Darts legend Phil 'The Power' Taylor wanted to hit arch-rival Peter Manley with a shovel and strangle Paul Nicholson – but he thinks it's time for Gerwyn Price to calm down a notch.
The 16-times world champion, and the greatest purveyor of arrows since Robin Hood, revealed how opponents used to get under his skin. Taylor, who will be 62 in August, never forgot – nor forgave – the night 'One Dart' Manley beat him 23 yearso ago in his Blackpool kingdom, where the Power won an astonishing 16 World Matchplay titles, in a dramatic semi-final.
Next month, the Professional Darts Corporation bandwagon returns to the Golden Mile, where players at the World Matchplay now compete for the Phil Taylor Trophy. And the greatest tungsten marksman in history revisits some of his former glory in the latest Darts Show podcast, saying: I could wind people up dead easy.
“Peter Manley was good, I enjoyed the banter with Peter. Now we get on really well and he makes me laugh. But at the time I didn’t like him at all. As soon as he walked into a room I wanted to hit him with a shovel. It was horrible.
“He made me practise. He beat me at Blackpool and took the board down to sign for somebody - after that I won about near- enough everything. I won £1.5 million, and I always called it Manley’s millions. I went, 'Thank you very much for that'. The other players were having a go at Peter about it.”
Manley's dislike for Taylor ran so deep that he refused to shake hands after his 7-0 whitewash in the 2002 World Championship final, one of three heavy beatings the Power administered to him on the Circus Tavern stage in the final.
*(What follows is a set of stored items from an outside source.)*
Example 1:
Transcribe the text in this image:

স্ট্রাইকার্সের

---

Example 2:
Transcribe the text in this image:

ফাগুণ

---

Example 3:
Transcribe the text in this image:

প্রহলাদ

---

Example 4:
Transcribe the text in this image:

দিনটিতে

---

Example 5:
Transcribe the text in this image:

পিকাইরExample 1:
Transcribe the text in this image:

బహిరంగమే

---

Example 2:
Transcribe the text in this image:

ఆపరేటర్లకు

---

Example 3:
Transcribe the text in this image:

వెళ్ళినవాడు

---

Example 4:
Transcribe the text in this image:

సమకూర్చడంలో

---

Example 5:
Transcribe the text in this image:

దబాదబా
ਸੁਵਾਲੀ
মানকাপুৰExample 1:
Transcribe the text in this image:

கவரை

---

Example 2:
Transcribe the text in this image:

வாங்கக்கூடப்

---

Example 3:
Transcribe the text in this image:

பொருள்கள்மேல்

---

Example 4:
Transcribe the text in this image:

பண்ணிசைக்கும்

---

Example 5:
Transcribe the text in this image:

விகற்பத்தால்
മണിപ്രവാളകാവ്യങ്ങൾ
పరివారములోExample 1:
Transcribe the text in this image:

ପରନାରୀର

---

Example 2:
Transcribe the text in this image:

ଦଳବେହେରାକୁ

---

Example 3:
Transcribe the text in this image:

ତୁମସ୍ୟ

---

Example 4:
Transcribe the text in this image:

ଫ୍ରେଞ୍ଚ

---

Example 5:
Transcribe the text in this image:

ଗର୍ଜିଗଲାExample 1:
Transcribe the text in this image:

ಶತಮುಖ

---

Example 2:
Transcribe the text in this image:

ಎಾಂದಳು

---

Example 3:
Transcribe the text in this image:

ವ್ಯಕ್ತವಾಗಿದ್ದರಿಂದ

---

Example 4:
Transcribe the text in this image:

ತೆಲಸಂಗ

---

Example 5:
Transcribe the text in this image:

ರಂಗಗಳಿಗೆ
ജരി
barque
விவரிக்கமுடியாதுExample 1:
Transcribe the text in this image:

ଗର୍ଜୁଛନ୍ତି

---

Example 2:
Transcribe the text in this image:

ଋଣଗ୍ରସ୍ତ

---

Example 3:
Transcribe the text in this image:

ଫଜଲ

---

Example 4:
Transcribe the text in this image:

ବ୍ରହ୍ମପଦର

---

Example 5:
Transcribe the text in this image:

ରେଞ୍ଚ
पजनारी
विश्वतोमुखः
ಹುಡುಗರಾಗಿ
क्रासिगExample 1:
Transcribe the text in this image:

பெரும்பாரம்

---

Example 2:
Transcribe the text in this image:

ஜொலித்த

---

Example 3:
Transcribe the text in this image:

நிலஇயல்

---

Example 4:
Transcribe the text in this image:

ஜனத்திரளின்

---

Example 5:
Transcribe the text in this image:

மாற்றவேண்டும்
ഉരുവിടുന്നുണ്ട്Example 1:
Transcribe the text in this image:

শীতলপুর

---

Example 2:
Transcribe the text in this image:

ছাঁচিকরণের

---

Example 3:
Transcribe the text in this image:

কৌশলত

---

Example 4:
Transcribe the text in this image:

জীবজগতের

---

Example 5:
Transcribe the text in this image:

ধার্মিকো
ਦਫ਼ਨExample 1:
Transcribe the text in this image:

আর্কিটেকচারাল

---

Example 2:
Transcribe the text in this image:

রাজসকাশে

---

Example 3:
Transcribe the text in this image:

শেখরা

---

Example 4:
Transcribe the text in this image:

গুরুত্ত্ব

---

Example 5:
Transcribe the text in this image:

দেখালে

But Taylor admitted Nicholson, the fair dinkum Geordie who competed for Australia at international level through marriage, made the sap rise even faster.
Nicholson was accused of giving Taylor a sarcastic wave-off after knocking him out of the UK Open in 2011. He later claimed he was only waving goodbye to the bad times, but Taylor said: “The one who got really under my skin was Paul Nicholson. I felt like strangling him. He was winding people up, especially me. They were coming over from the BDO and I was always the target, I was the main man.
“I thought that (wave-off) was funny. I thought, ‘You’re an idiot’ because the crowd are going to go mental at you now and he wasn’t the person to take it. How brash he was, he’s actually very sensitive and he’d break his heart about it. I said to him, ‘Paul don’t do it because you’ll only make a rod for your own back’. You’ll get booed - like Gerwyn (Price) now.”
Taylor remains a fan of the Iceman's extravagant celebrations on stage, but he says the former world champion needs to be more selective about the bicep-bulging, vein-popping, clenched-fist outbursts.
He said: “Calm it down a little bit. Do it at the right times. Gerwyn did a lovely 170 at the weekend. The young German lad was sitting on double top. Then, yes, let it go. But not if you just hit a ton.”